I'm trying to calculate $e$ to a certain number of digits. The Maclaurin Series expansion of $\displaystyle e^x = \sum_{n=0}^\infty \frac{x^n}{n!}$. When $x = 1$ we can approximate the value of $e$ by evaluating $\displaystyle\sum_{n=0}^m\frac1{n!}$. How can I find the error in the approximation when I compute the sum to $m$? If I take the output from the series, how many digits (truncated) of my approximation to $e$ are correct if I evaluate it to $m$ terms?
In general, how can we find the error when evaluating such a series?
Another good series, Brother's Formula (converges to $e$ faster than the one noted earlier):
$$\sum_{n=0}^\infty \frac{2n+2}{(2n+1)!}$$
Edit: To find the digits that are correct, add the upper bound for the error to the estimate and the digits before the first digit that changed are correct. For example, let's say that we have found $3.1234122$ as an estimate to some series. Let's say that we compute the error to be less than $0.0001879$. To find the digits that are correct in the estimate:
$$3.1234122 + 0.0001879 = 3.1236001$$
Thus we can see that the digits that we can be sure to be correct are $3.123$ so the first 4 digits of the number are $3.123$.
Best Answer
There is a simple way to bound the error.
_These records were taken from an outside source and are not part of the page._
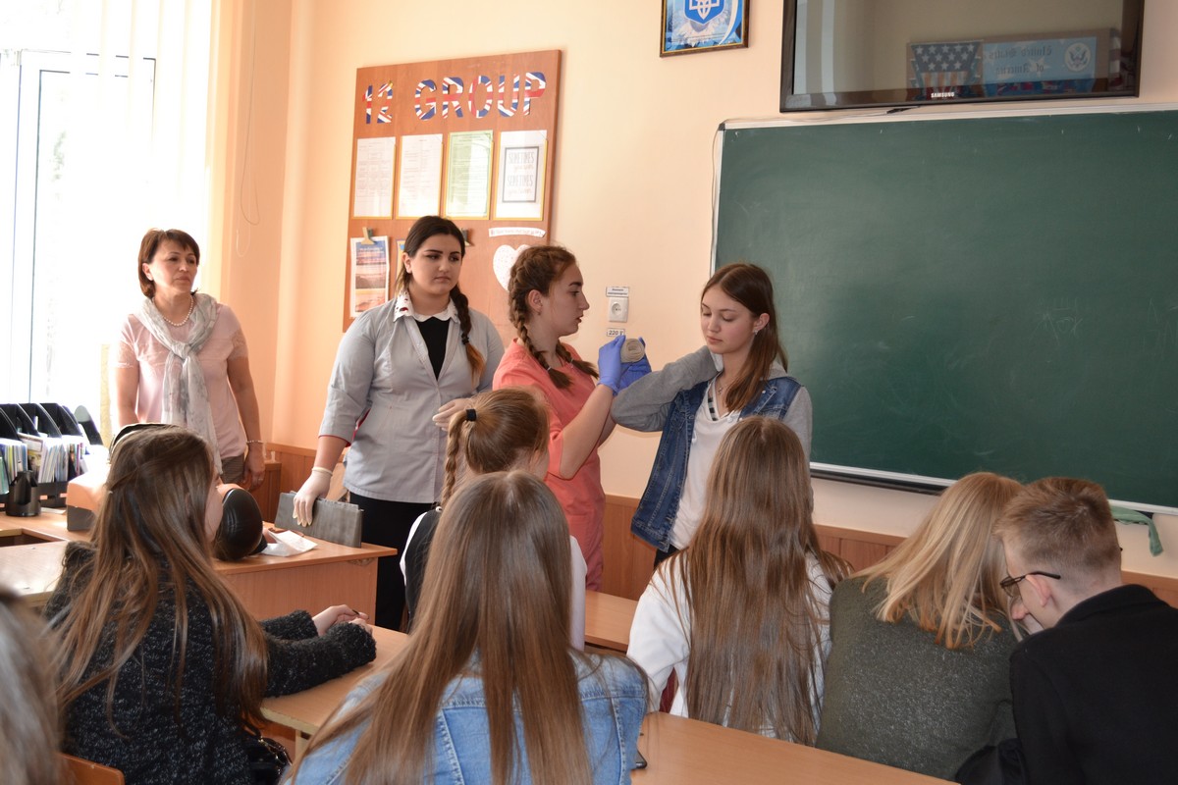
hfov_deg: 46.4
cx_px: 589
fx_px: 1374
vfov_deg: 31.9
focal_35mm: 42
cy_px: 392
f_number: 4.5
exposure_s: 1/80
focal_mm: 28
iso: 400
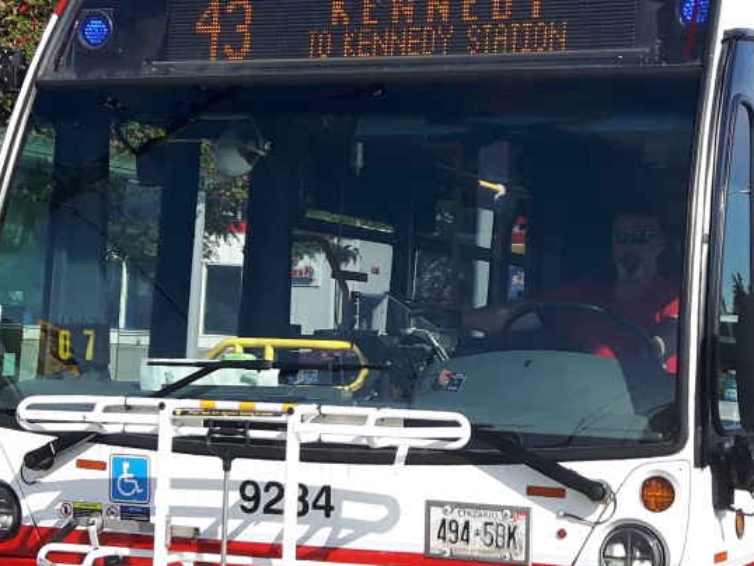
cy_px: 325
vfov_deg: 24.8
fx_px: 1286
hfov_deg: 32.5
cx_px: 467
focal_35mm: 59
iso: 40
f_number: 1.9
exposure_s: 1/1088
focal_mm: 3.7
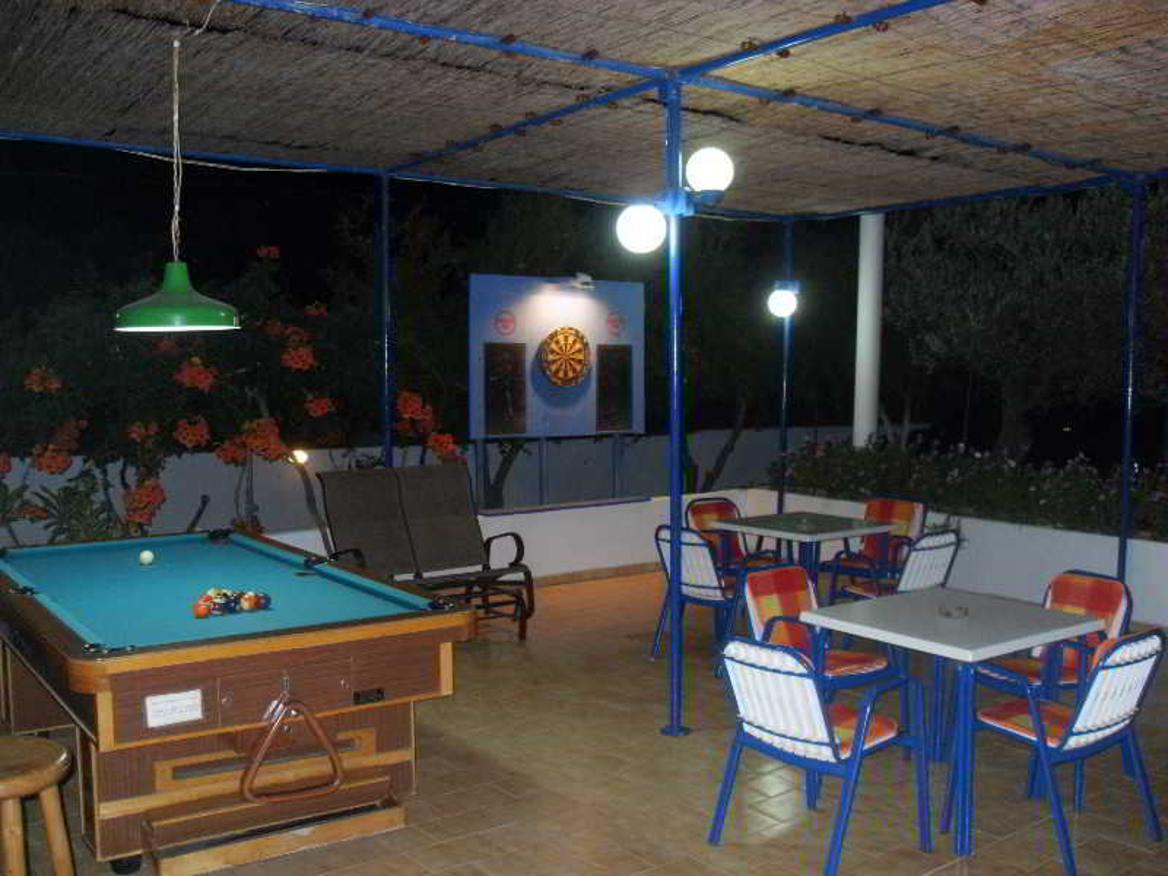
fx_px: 1181
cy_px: 438
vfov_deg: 40.7
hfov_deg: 52.6
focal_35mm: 35
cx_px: 584
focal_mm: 6.3
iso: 400
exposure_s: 1/45
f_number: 2.8
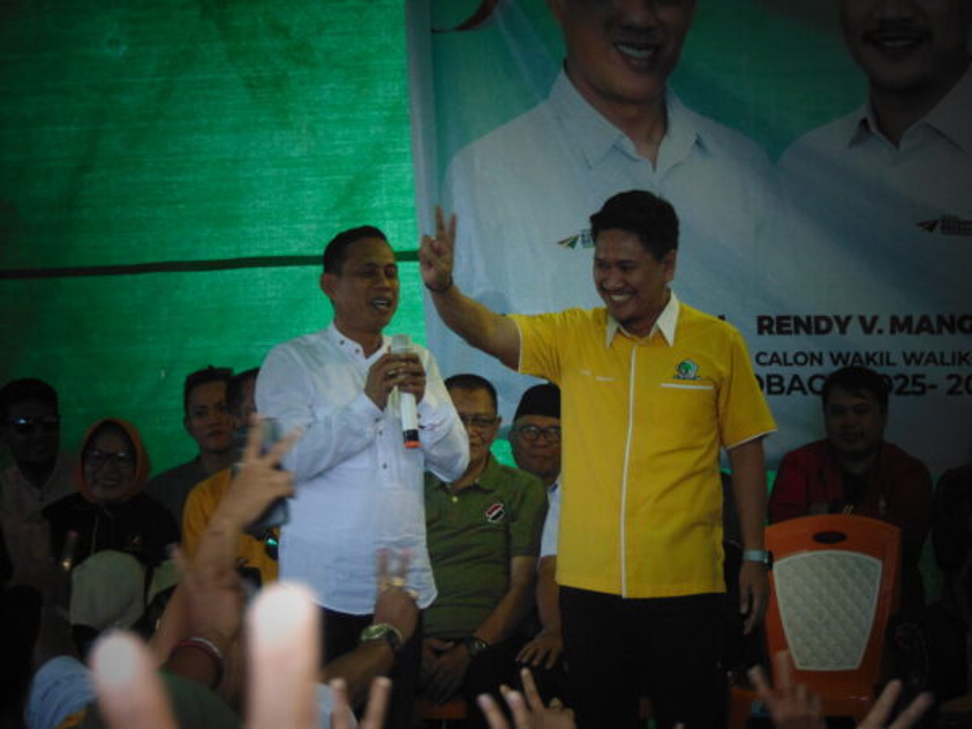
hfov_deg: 12.0
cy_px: 364
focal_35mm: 164
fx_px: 4605
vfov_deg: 9.1
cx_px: 486
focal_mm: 29.5
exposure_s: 1/60
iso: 500
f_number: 4
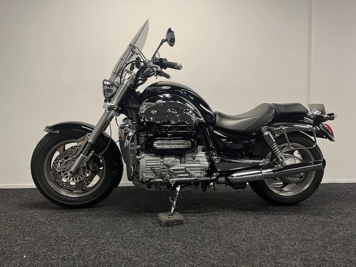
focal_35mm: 26
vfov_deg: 53.1
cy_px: 134
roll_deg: +0.9
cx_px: 178
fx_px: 267
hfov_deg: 67.3
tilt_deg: -1.7
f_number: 1.6
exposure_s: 1/50
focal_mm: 5.1
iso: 80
Suppose you did your aproximation until some $m$, I mean, you computed $\displaystyle\sum_{n=0}^m\frac{1}{n!}$. Your exact error is $\displaystyle\sum_{n=0}^\infty\frac{1}{n!}-\sum_{n=0}^m\frac{1}{n!}=\sum_{n=m+1}^\infty\frac{1}{n!}$.
But note that $$\sum_{n=m+1}^\infty\frac{1}{n!}<\sum_{n=1}^\infty\frac{1}{(m+1)^n}=\frac{1}{m}.$$ What is an acceptable(if the idea is just to get some bound, not necessarily a good bound) error bound.